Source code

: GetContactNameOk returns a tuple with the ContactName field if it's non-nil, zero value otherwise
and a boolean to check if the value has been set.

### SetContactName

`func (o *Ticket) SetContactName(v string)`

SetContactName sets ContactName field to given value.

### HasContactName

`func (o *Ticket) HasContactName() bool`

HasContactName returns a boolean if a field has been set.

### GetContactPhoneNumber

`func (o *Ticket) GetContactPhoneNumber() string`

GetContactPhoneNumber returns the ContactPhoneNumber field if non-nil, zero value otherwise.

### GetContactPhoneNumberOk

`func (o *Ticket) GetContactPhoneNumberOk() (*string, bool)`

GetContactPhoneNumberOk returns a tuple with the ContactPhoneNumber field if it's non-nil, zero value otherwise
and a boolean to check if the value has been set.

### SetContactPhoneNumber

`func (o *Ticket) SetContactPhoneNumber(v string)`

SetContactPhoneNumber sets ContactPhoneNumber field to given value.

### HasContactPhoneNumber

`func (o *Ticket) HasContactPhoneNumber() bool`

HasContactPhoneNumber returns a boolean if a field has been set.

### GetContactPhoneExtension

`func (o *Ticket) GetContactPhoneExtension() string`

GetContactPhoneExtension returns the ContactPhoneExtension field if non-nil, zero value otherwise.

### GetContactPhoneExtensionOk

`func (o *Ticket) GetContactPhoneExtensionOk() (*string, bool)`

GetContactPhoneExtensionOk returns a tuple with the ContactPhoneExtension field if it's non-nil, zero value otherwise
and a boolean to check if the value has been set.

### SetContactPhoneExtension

******

Problem to work on: Give the source text of every item above again, reproducing each one character for character.

Response to this task:
Source code

: GetContactNameOk returns a tuple with the ContactName field if it's non-nil, zero value otherwise
and a boolean to check if the value has been set.

### SetContactName

`func (o *Ticket) SetContactName(v string)`

SetContactName sets ContactName field to given value.

### HasContactName

`func (o *Ticket) HasContactName() bool`

HasContactName returns a boolean if a field has been set.

### GetContactPhoneNumber

`func (o *Ticket) GetContactPhoneNumber() string`

GetContactPhoneNumber returns the ContactPhoneNumber field if non-nil, zero value otherwise.

### GetContactPhoneNumberOk

`func (o *Ticket) GetContactPhoneNumberOk() (*string, bool)`

GetContactPhoneNumberOk returns a tuple with the ContactPhoneNumber field if it's non-nil, zero value otherwise
and a boolean to check if the value has been set.

### SetContactPhoneNumber

`func (o *Ticket) SetContactPhoneNumber(v string)`

SetContactPhoneNumber sets ContactPhoneNumber field to given value.

### HasContactPhoneNumber

`func (o *Ticket) HasContactPhoneNumber() bool`

HasContactPhoneNumber returns a boolean if a field has been set.

### GetContactPhoneExtension

`func (o *Ticket) GetContactPhoneExtension() string`

GetContactPhoneExtension returns the ContactPhoneExtension field if non-nil, zero value otherwise.

### GetContactPhoneExtensionOk

`func (o *Ticket) GetContactPhoneExtensionOk() (*string, bool)`

GetContactPhoneExtensionOk returns a tuple with the ContactPhoneExtension field if it's non-nil, zero value otherwise
and a boolean to check if the value has been set.

### SetContactPhoneExtension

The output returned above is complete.